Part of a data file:

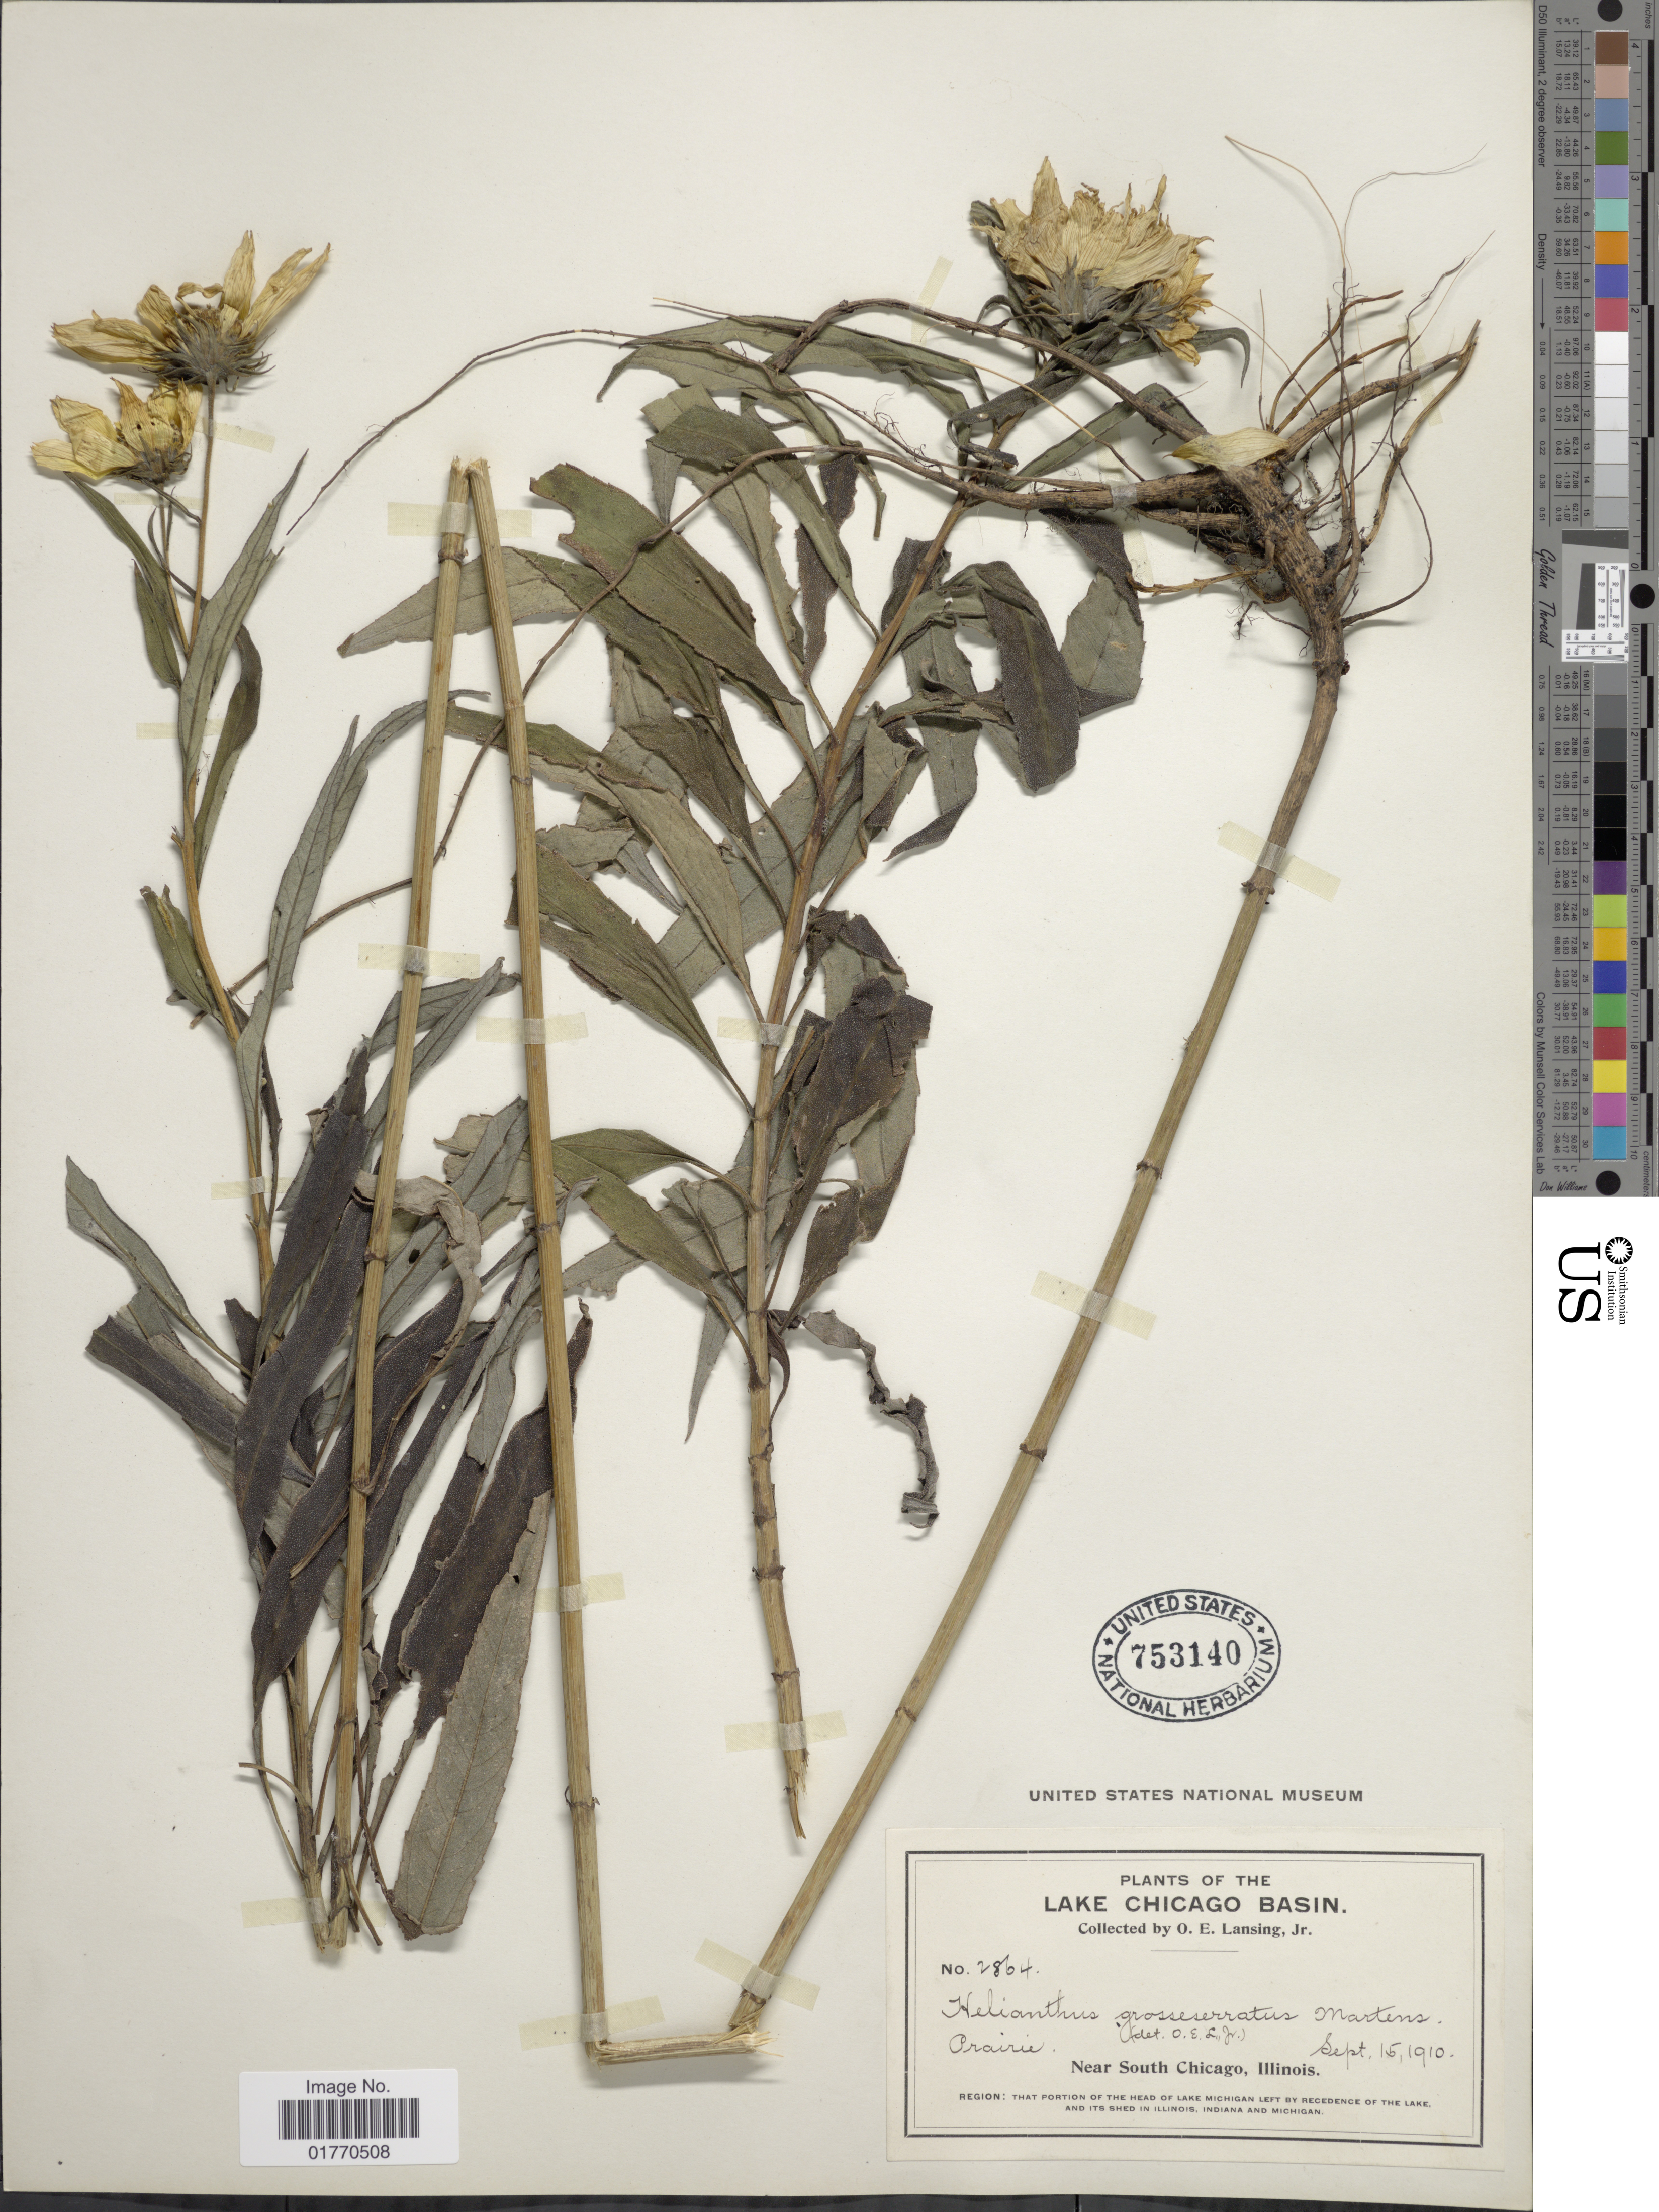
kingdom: Plantae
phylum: Tracheophyta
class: Magnoliopsida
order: Asterales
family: Asteraceae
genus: Helianthus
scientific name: Helianthus grosseserratus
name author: M. Martens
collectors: O. Lansing Jr.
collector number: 2864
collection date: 1910-09-15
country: United States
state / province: Illinois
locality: The Lake Chicago Basin, Near South Chicago, Illinois, Region: That Portion of the Head of Lake Michigan Left by Recedence of the Lake, and its shed in Illinois, Indiana and Michigan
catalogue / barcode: US 753140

WHAT TO WORK ON —
Rewrite the entire listing, switching "locality" to "site" and keeping everything else the same. Leave the picture out of your answer.

CORRECT ANSWER —
kingdom: Plantae
phylum: Tracheophyta
class: Magnoliopsida
order: Asterales
family: Asteraceae
genus: Helianthus
scientific name: Helianthus grosseserratus
name author: M. Martens
collectors: O. Lansing Jr.
collector number: 2864
collection date: 1910-09-15
country: United States
state / province: Illinois
site: The Lake Chicago Basin, Near South Chicago, Illinois, Region: That Portion of the Head of Lake Michigan Left by Recedence of the Lake, and its shed in Illinois, Indiana and Michigan
catalogue / barcode: US 753140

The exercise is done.